Once in place, measurements are conducted, and the platform can do up to 40 measurements, such as camber on the front and rear wheels, wheelbase and the location of the rear axle.

Much attention has been paid to the “gray area” where Team Penske was playing with the rear-end housing at Texas earlier this year. The platform found the “improvements” made by the team and called them out.

"There is no other system like this used in any other form of racing," NASCAR Sprint Cup Director John Darby said at Daytona. “A lot of the gadgets and trickery we had going on underneath the back ends of the cars -- the sideways stuff -- will be much, much easier for us to control.”
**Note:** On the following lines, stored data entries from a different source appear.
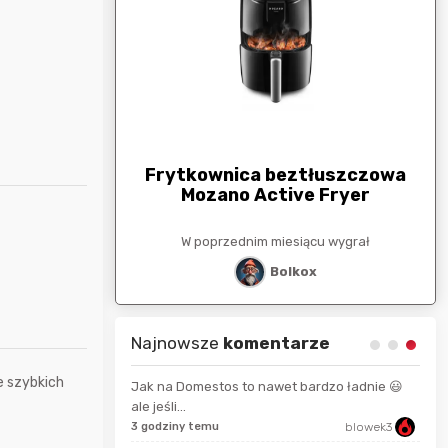
arunkowa
G
250zł
Frytkownica beztłuszczowa
Mozano Active Fryer
esiącu wygrał
W poprzednim miesiącu wygrał
stat
Bolkox
Najnowsze
komentarze
e szybkich
Jak na Domestos to nawet bardzo ładnie 😃
ale jeśli...
USSAgent
3 godziny temu
blowek3
7 se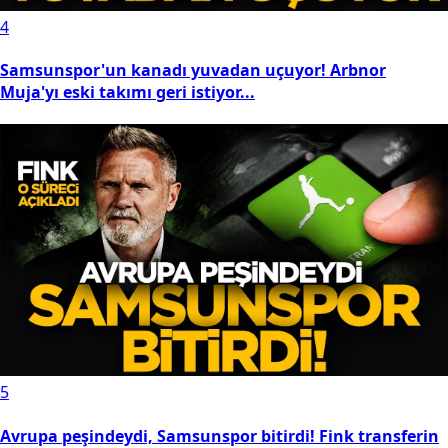
4
Samsunspor'un kanadı yuvadan uçuyor! Arbnor
Muja'yı eski takımı geri istiyor...
5
Avrupa peşindeydi, Samsunspor bitirdi! Fink transferin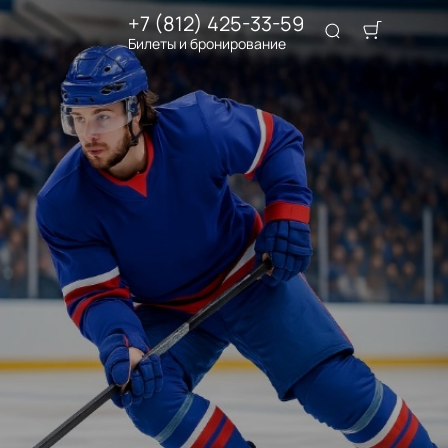
+7 (812) 425-33-59
Билеты и бронирование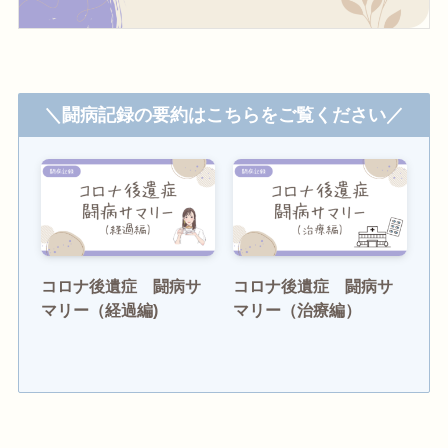
＼闘病記録の要約はこちらをご覧ください／
コロナ後遺症 闘病サ
コロナ後遺症 闘病サ
マリー（経過編)
マリー（治療編）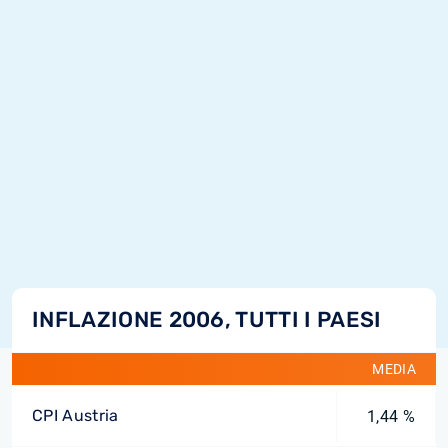
INFLAZIONE 2006, TUTTI I PAESI
MEDIA
CPI Austria
1,44 %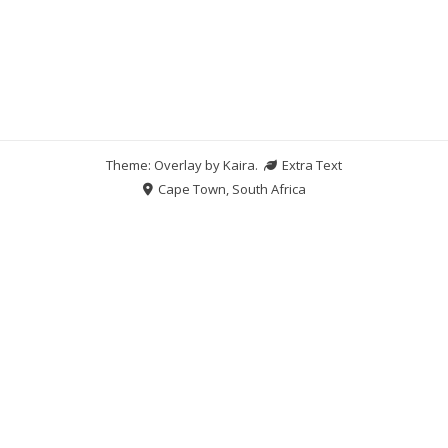
Theme: Overlay by
Kaira
.
Extra Text
Cape Town, South Africa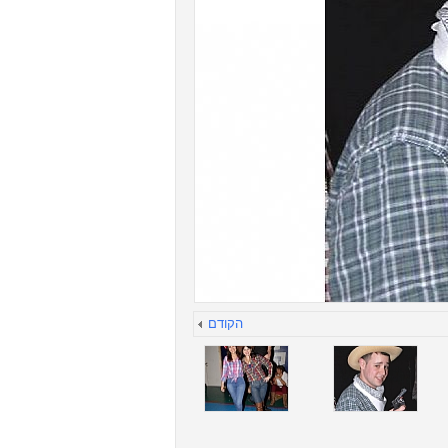
הקודם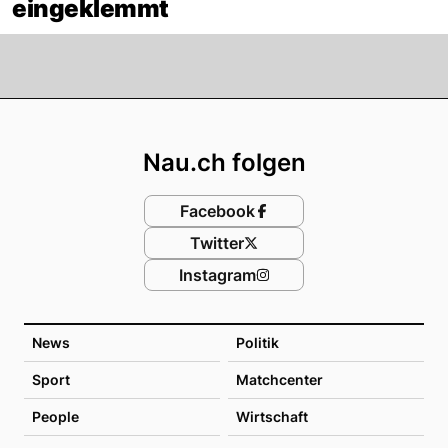
eingeklemmt
Footer
Nau.ch folgen
Facebook
Twitter
Instagram
News
Politik
Sport
Matchcenter
People
Wirtschaft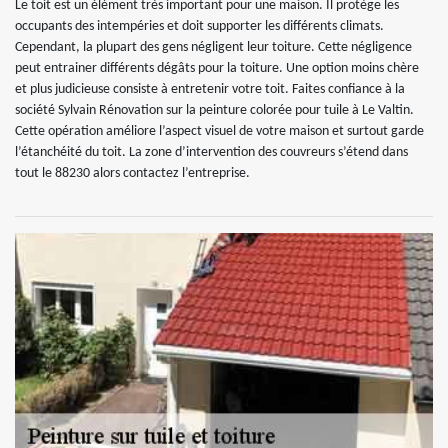
Le toit est un élément très important pour une maison. Il protège les
occupants des intempéries et doit supporter les différents climats.
Cependant, la plupart des gens négligent leur toiture. Cette négligence
peut entrainer différents dégâts pour la toiture. Une option moins chère
et plus judicieuse consiste à entretenir votre toit. Faites confiance à la
société Sylvain Rénovation sur la peinture colorée pour tuile à Le Valtin.
Cette opération améliore l’aspect visuel de votre maison et surtout garde
l’étanchéité du toit. La zone d’intervention des couvreurs s’étend dans
tout le 88230 alors contactez l’entreprise.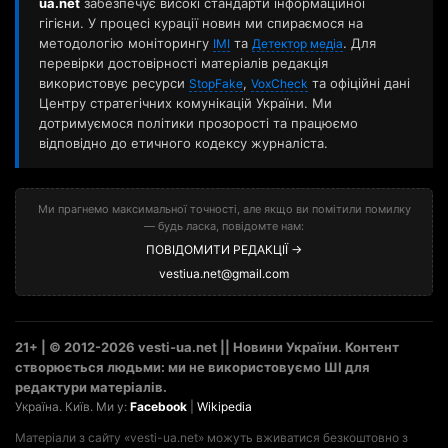
ua.net
забезпечує високі стандарти інформаційної
гігієни. У процесі курації новин ми спираємося на
методологію моніторингу
та
. Для
ІМІ
Детектор медіа
перевірки достовірності матеріалів редакція
використовує ресурси
,
та офіційні дані
StopFake
VoxCheck
Центру стратегічних комунікацій України. Ми
дотримуємося політики прозорості та працюємо
відповідно до етичного кодексу журналіста.
Ми прагнемо максимальної точності, але якщо ви помітили помилку
— будь ласка, повідомте нам:
ПОВІДОМИТИ РЕДАКЦІЇ →
vestiua.net@gmail.com
21+ | © 2012-2026 vesti-ua.net || Новини України. Контент
створюється людьми: ми не використовуємо ШІ для
редактури матеріалів.
Україна. Київ. Ми у:
Facebook
|
Wikipedia
Матеріали з сайту «vesti-ua.net» можуть вживатися безкоштовно з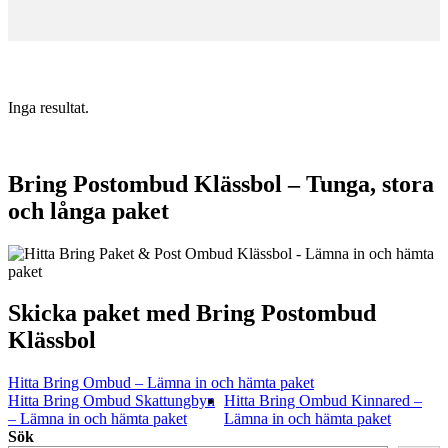
Inga resultat.
Bring Postombud Klässbol – Tunga, stora
och långa paket
Skicka paket med Bring Postombud
Klässbol
Hitta Bring Ombud – Lämna in och hämta paket
Hitta Bring Ombud Skattungbyn
Hitta Bring Ombud Kinnared –
– Lämna in och hämta paket
Lämna in och hämta paket
Sök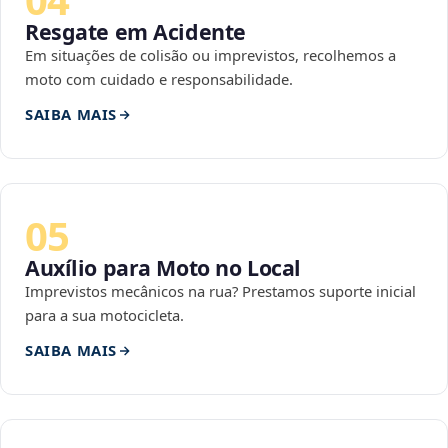
Resgate em Acidente
Em situações de colisão ou imprevistos, recolhemos a
moto com cuidado e responsabilidade.
SAIBA MAIS
05
Auxílio para Moto no Local
Imprevistos mecânicos na rua? Prestamos suporte inicial
para a sua motocicleta.
SAIBA MAIS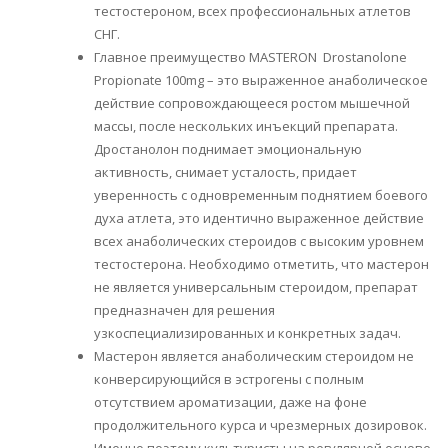
тестостероном, всех профессиональных атлетов
СНГ.
Главное преимущество MASTERON Drostanolone
Propionate 100mg – это выраженное анаболическое
действие сопровождающееся ростом мышечной
массы, после нескольких инъекций препарата.
Дростанолон поднимает эмоциональную
активность, снимает усталость, придает
уверенность с одновременным поднятием боевого
духа атлета, это идентично выраженное действие
всех анаболических стероидов с высоким уровнем
тестостерона. Необходимо отметить, что мастерон
не является универсальным стероидом, препарат
предназначен для решения
узкоспециализированных и конкретных задач.
Мастерон является анаболическим стероидом не
конверсирующийся в эстрогены с полным
отсутствием ароматизации, даже на фоне
продолжительного курса и чрезмерных дозировок.
Именно поэтому культуристы на регулярной основе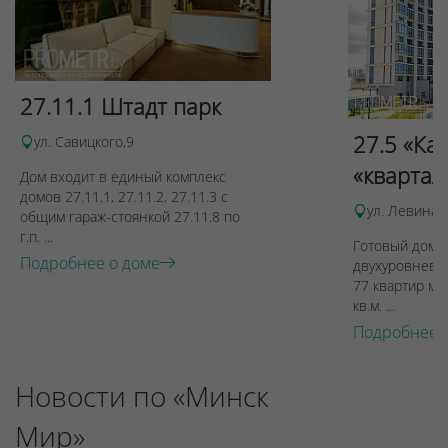
27.11.1 Штадт парк
27.5 «Ка
ул. Савицкого,9
«квартал
Дом входит в единый комплекс
домов 27.11.1, 27.11.2, 27.11.3 с
ул. Левина, 
общим гараж-стоянкой 27.11.8 по
г.п. ...
Готовый дом п
Подробнее о доме
двухуровневы
77 квартир ме
кв.м. ...
Подробнее 
Новости по «Минск
Мир»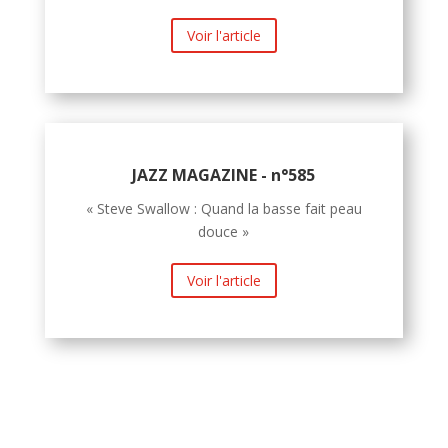
Voir l'article
JAZZ MAGAZINE - n°585
« Steve Swallow : Quand la basse fait peau
douce »
Voir l'article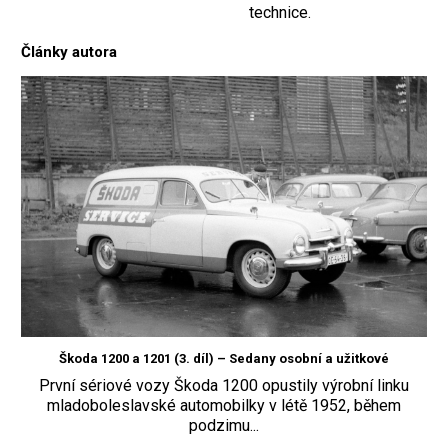
technice.
Články autora
Škoda 1200 a 1201 (3. díl) – Sedany osobní a užitkové
První sériové vozy Škoda 1200 opustily výrobní linku
mladoboleslavské automobilky v létě 1952, během
podzimu...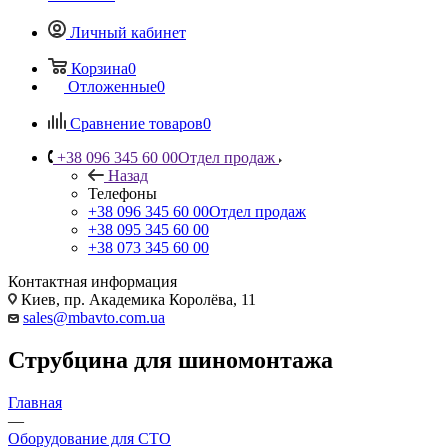
Личный кабинет
Корзина
0
Отложенные
0
Сравнение товаров
0
+38 096 345 60 00
Отдел продаж
Назад
Телефоны
+38 096 345 60 00
Отдел продаж
+38 095 345 60 00
+38 073 345 60 00
Контактная информация
Киев, пр. Академика Королёва, 11
sales@mbavto.com.ua
Струбцина для шиномонтажа
Главная
—
Оборудование для СТО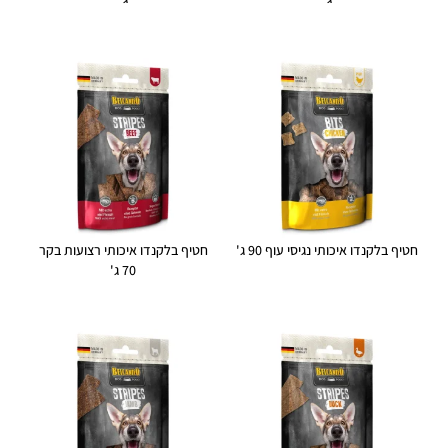
חטיף בלקנדו איכותי נגיסי עוף 90 ג'
חטיף בלקנדו איכותי רצועות בקר
70 ג'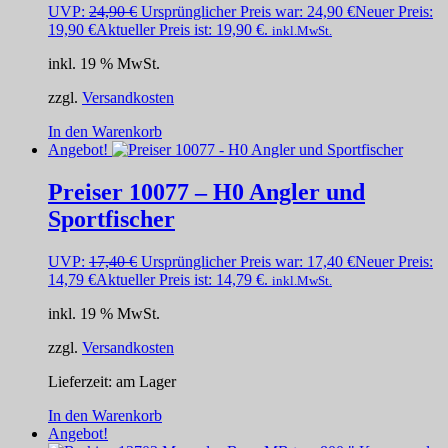
UVP:
24,90
€
Ursprünglicher Preis war: 24,90 €
Neuer Preis:
19,90
€
Aktueller Preis ist: 19,90 €.
inkl.MwSt.
inkl. 19 % MwSt.
zzgl.
Versandkosten
In den Warenkorb
Angebot!
Preiser 10077 – H0 Angler und
Sportfischer
UVP:
17,40
€
Ursprünglicher Preis war: 17,40 €
Neuer Preis:
14,79
€
Aktueller Preis ist: 14,79 €.
inkl.MwSt.
inkl. 19 % MwSt.
zzgl.
Versandkosten
Lieferzeit:
am Lager
In den Warenkorb
Angebot!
Formula One has a similar process for its inspections, though not precisely like NASCAR’s, and several years ago, the IndyCar circuit came up with something at Indianapolis called The Qualifier that was very similar in scope.

The Qualifier used pneumatic measurement tools to plumb the depths of all the nooks and crannies that open-wheel cars have on their undersides, including side pods, tub floors and suspension pieces. That idea was ahead of its time, however, and didn’t last long.

At Daytona, the process broke down … or rather, the equipment did. No problem, though, as NASCAR officials simply punted and went back to the way it had been done for years with manual tools and measurement devices.

According to NASCAR, it takes about three minutes to do the measurements with the laser platform, so all 43 cars can be inspected in two hours. Of course, it is just one of many stops on the push-the-car process that is NASCAR inspection.

The laser inspection platform -- no one has come up with a catchy name like The Qualifier as yet -- represents a step forward for NASCAR on the technical side. By streamlining the collection of data on cars, which it already does, NASCAR is able to use technology to provide a dead-on accurate landscape for the teams to set up to.

By setting up the database where nothing is left to chance, NASCAR can more accurately inspect the cars to ensure that all is right by the rulebook. It also likely means there will be more applications of technology coming down the road.